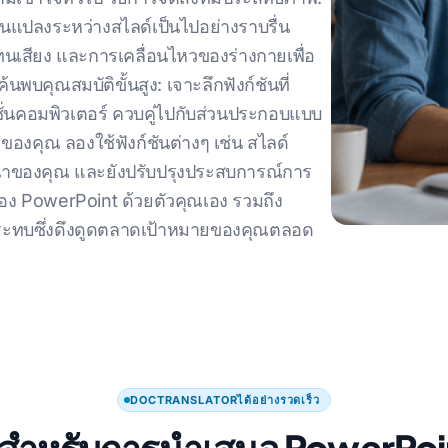
นแปลงระหว่างสไลด์เป็นไปอย่างราบรื่น
เสียง และการเคลื่อนไหวของร่างกายเพื่อ
บคุณสมบัติขั้นสูง: เจาะลึกฟังก์ชันที่
ชั่นคอมพิวเตอร์ ควบคู่ไปกับส่วนประกอบแบบ
งคุณ ลองใช้ฟังก์ชันต่างๆ เช่น สไลด์
นาของคุณ และยังปรับปรุงประสบการณ์การ
ของ PowerPoint ด้วยตัวคุณเอง รวมถึง
ลกระทบซึ่งดึงดูดตลาดเป้าหมายของคุณตลอด
DOCTRANSLATORได้อย่างรวดเร็ว
้นสําหรับการนําเสนอ PowerPo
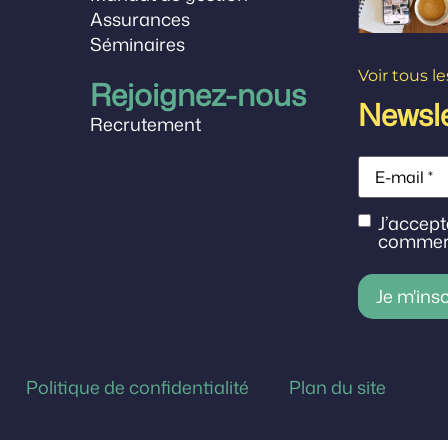
Assurances
Séminaires
Voir tous le
Rejoignez-nous
Newsle
Recrutement
E-
mail
RGPD
J’accept
commerc
Politique de confidentialité
Plan du site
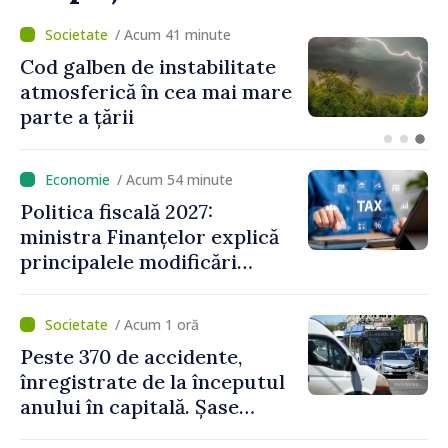
/ Acum 16 minute
ANTA avertizează
transportatorii de mărfuri
periculoase asupra
riscurilor sporite pe timp de
caniculă
/ Acum 54 minute
Politica fiscală 2027:
ministra Finanțelor explică
principalele modificări
privind impozitul pe
bunurile imobiliare, taxele
/ Acum 1 oră
locale și rutiere
Peste 370 de accidente,
înregistrate de la începutul
anului în capitală. Șase
persoane și-au pierdut viața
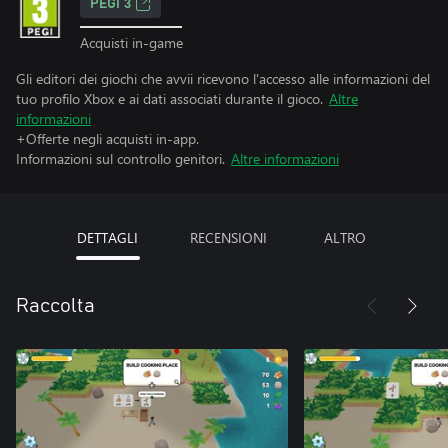
PEGI 3
Acquisti in-game
Gli editori dei giochi che avvii ricevono l'accesso alle informazioni del
tuo profilo Xbox e ai dati associati durante il gioco.
Altre
informazioni
+Offerte negli acquisti in-app.
Informazioni sul controllo genitori.
Altre informazioni
DETTAGLI
RECENSIONI
ALTRO
Raccolta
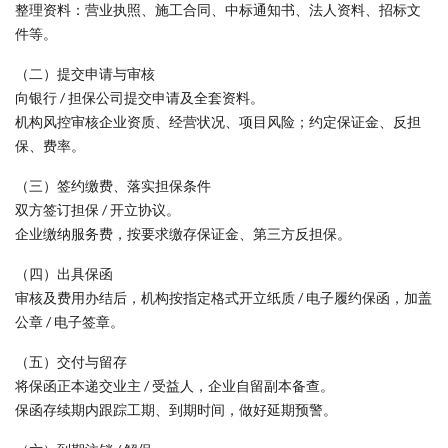
整理资料：营业执照、施工合同、中标通知书、法人资料、招标文
件等。
（二）提交申请与审核
向银行 / 担保公司提交申请及全套资料。
机构风控审核企业资质、经营状况、项目风险；约定保证金、反担
保、费率。
（三）签约缴费、落实担保条件
双方签订担保 / 开立协议。
企业缴纳服务费，按要求缴存保证金、第三方反担保。
（四）出具保函
审核及费用办结后，机构按指定格式开立纸质 / 电子履约保函，加盖
公章 / 电子签章。
（五）交付与留存
将保函正本递交业主 / 受益人，企业自留副本备查。
保函存续期内跟踪工期、到期时间，做好延期预警。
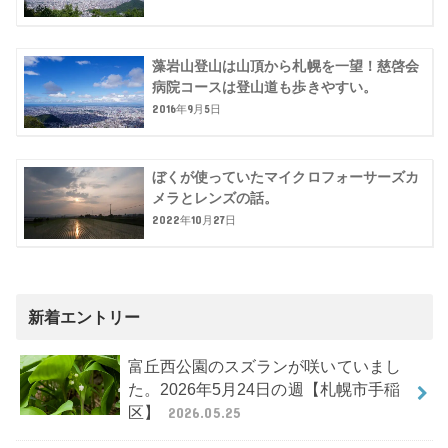
藻岩山登山は山頂から札幌を一望！慈啓会
病院コースは登山道も歩きやすい。
2016年9月5日
ぼくが使っていたマイクロフォーサーズカ
メラとレンズの話。
2022年10月27日
新着エントリー
富丘西公園のスズランが咲いていまし
た。2026年5月24日の週【札幌市手稲
区】
2026.05.25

☆ ☆ ☆

- [DIRECTIONS] Once the pictures are set aside, the remaining data must be transcribed exactly.

- [REPLY]
นแปลงระหว่างสไลด์เป็นไปอย่างราบรื่น
เสียง และการเคลื่อนไหวของร่างกายเพื่อ
บคุณสมบัติขั้นสูง: เจาะลึกฟังก์ชันที่
ชั่นคอมพิวเตอร์ ควบคู่ไปกับส่วนประกอบแบบ
งคุณ ลองใช้ฟังก์ชันต่างๆ เช่น สไลด์
นาของคุณ และยังปรับปรุงประสบการณ์การ
ของ PowerPoint ด้วยตัวคุณเอง รวมถึง
ลกระทบซึ่งดึงดูดตลาดเป้าหมายของคุณตลอด
DOCTRANSLATORได้อย่างรวดเร็ว
้นสําหรับการนําเสนอ PowerPo
Assurances
Séminaires
Voir tous le
Rejoignez-nous
Newsle
Recrutement
E-
mail
RGPD
J’accept
commerc
Politique de confidentialité
Plan du site
/ Acum 16 minute
ANTA avertizează
transportatorii de mărfuri
periculoase asupra
riscurilor sporite pe timp de
caniculă
/ Acum 54 minute
Politica fiscală 2027:
ministra Finanțelor explică
principalele modificări
privind impozitul pe
bunurile imobiliare, taxele
/ Acum 1 oră
locale și rutiere
Peste 370 de accidente,
înregistrate de la începutul
anului în capitală. Șase
persoane și-au pierdut viața
PEGI 3
Acquisti in-game
Gli editori dei giochi che avvii ricevono l'accesso alle informazioni del
tuo profilo Xbox e ai dati associati durante il gioco.
Altre
informazioni
+Offerte negli acquisti in-app.
Informazioni sul controllo genitori.
Altre informazioni
DETTAGLI
RECENSIONI
ALTRO
Raccolta
整理资料：营业执照、施工合同、中标通知书、法人资料、招标文
件等。
（二）提交申请与审核
向银行 / 担保公司提交申请及全套资料。
机构风控审核企业资质、经营状况、项目风险；约定保证金、反担
保、费率。
（三）签约缴费、落实担保条件
双方签订担保 / 开立协议。
企业缴纳服务费，按要求缴存保证金、第三方反担保。
（四）出具保函
审核及费用办结后，机构按指定格式开立纸质 / 电子履约保函，加盖
公章 / 电子签章。
（五）交付与留存
将保函正本递交业主 / 受益人，企业自留副本备查。
保函存续期内跟踪工期、到期时间，做好延期预警。
藻岩山登山は山頂から札幌を一望！慈啓会
病院コースは登山道も歩きやすい。
2016年9月5日
ぼくが使っていたマイクロフォーサーズカ
メラとレンズの話。
2022年10月27日
新着エントリー
富丘西公園のスズランが咲いていまし
た。2026年5月24日の週【札幌市手稲
区】
2026.05.25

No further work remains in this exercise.